Focus on the underlying need, not the child's behavior.
If we approach this issue from a psychoanalysis perspective; When it comes to shyness, the developmental age of the child is of great importance. If your child is 2-3 years old and has problems with toilet training, this may manifest itself as hesitancy from those around him to keep the feces inside. A child who is afraid of passing his/her feces outside may, over time, keep his/her emotions inside just like
feces. Therefore, first of all, you should try to educate the child comfortably and without stressing
and check whether there is any problem during this period.
Or, if your child is only 3-4 years old and you think he is shy, you should
> It is possible that you are using sentences such as "No, you can't do it, your height is not enough, stop spilling it, I'll feed you" to him/her when he/she takes steps against the things you want him/her to do.
Generally, adults are shy because they are not enterprising. They confuse the situation of being.
When evaluating the child's personality characteristics, the developmental period and the ecosystem in which he/she lives are also
very important.
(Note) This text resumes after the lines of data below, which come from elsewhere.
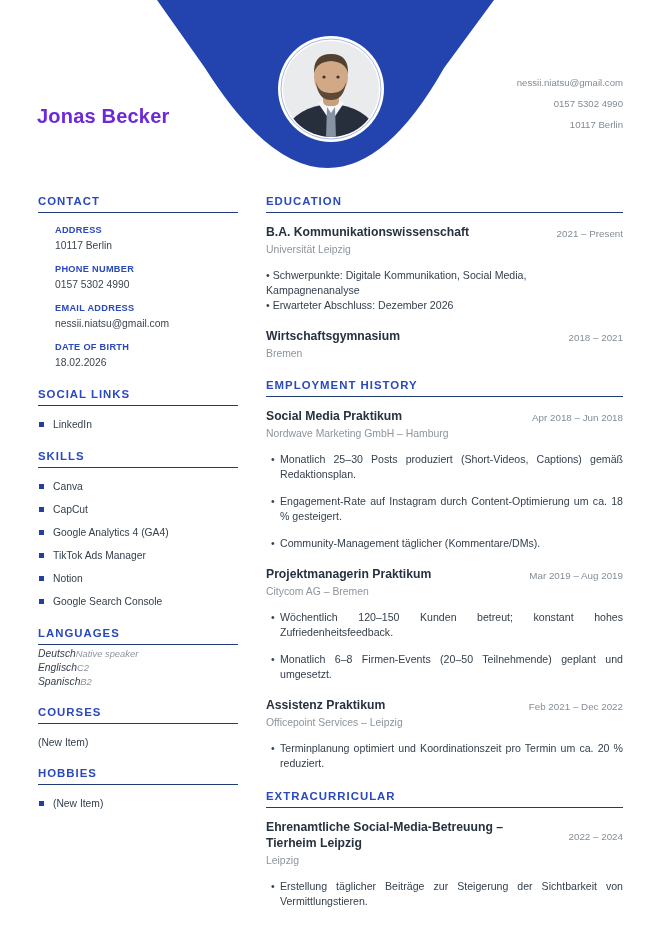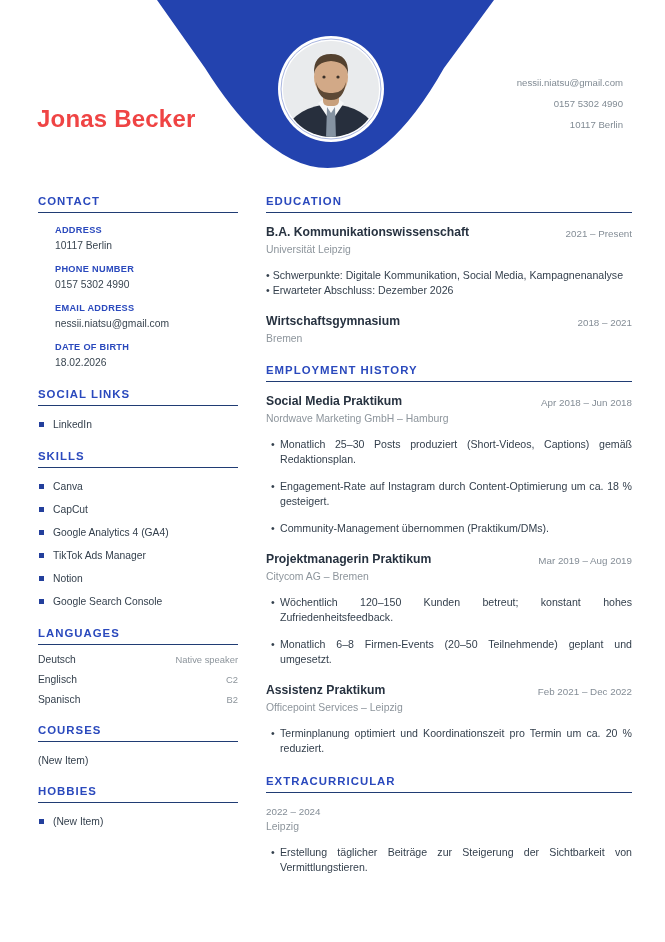--- a/index.html
+++ b/index.html
@@ -18,7 +18,7 @@
   .banner-svg { position: absolute; top: 0; left: 0; display: block; }
   .name {
     position: absolute; left: 37px; top: 105px;
-    font-size: 24px; font-weight: bold; color: #ef4444; letter-spacing: 0.2px;
+    font-size: 20px; font-weight: bold; color: #6d28d9; letter-spacing: 0.2px;
   }
   .header-contact {
     position: absolute; right: 42px; top: 72px;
Children behave very comfortably in an environment where they feel safe. In fact, kindergartens in Japan consist of classrooms without sound insulation just for this reason. Because quiet
environments are a factor that increases anxiety in children. Children feel safer and
more comfortable in loud environments.
If the child feels anxious and exhibits "timidity", which is a behavior arising from the need to feel safe,
examine what kind of bond we have established. We should
review it. If you are a very sensitive and caring parent towards your child, this will make him/her become attached to you
and will show an anxious and indecisive attachment type
in environments where you are not present. You should give him/her small responsibilities at home and make him/her feel that he/she can succeed on his/her own. /p>
This state of shyness suddenly appeared, what should I do?
Let's say you suddenly disappeared while shopping with your child in a market and your child
left you crying for minutes. Rak called. Even a small memory, even a detail that may seem too simple to be taken into consideration, can give way to situations of insecurity, uneasiness, and anxiety due to "attachment injury". A small breach of trust may have suddenly created a situation of shyness.
In such cases, you have to explain to your child as a person, no matter how old he/she is. Face him and communicate with him eye to eye and explain that you are aware of the feeling you are giving him and that this situation causes the same bad feelings in you. If necessary
What could he have done to relive the same moment so that you could have met in a shorter time? Where does the problem situation originate from? You can even make drama by turning it into entertainment and replace bad feelings with a sense of trust.
What Should I Do?
1-Give your child opportunities to express himself.
> 2-Create a dramatic environment where your child can express his opinion with small games when he does not want to talk.
3-Never own your child's problem.
4-When he shares his problem with you, follow the order below;
What What happened?
What did you think about this?
What did you feel?
What did you do?
What else could you have done? Let him analyze the events and take them under control.
5-Let him spend time with children older and younger than him.
6-Wait for the child to finish his words while he is speaking.
7-What would happen if we did not use our language? Have him write his story, ask him to tell pictures.
8-Create environments where he can freely express his ideas, thank him for having an idea. Make him feel that it does not matter whether his opinion is negative or positive and that it is important for him to share it.
And finally, never judge, always use a perceptive and empathetic I language.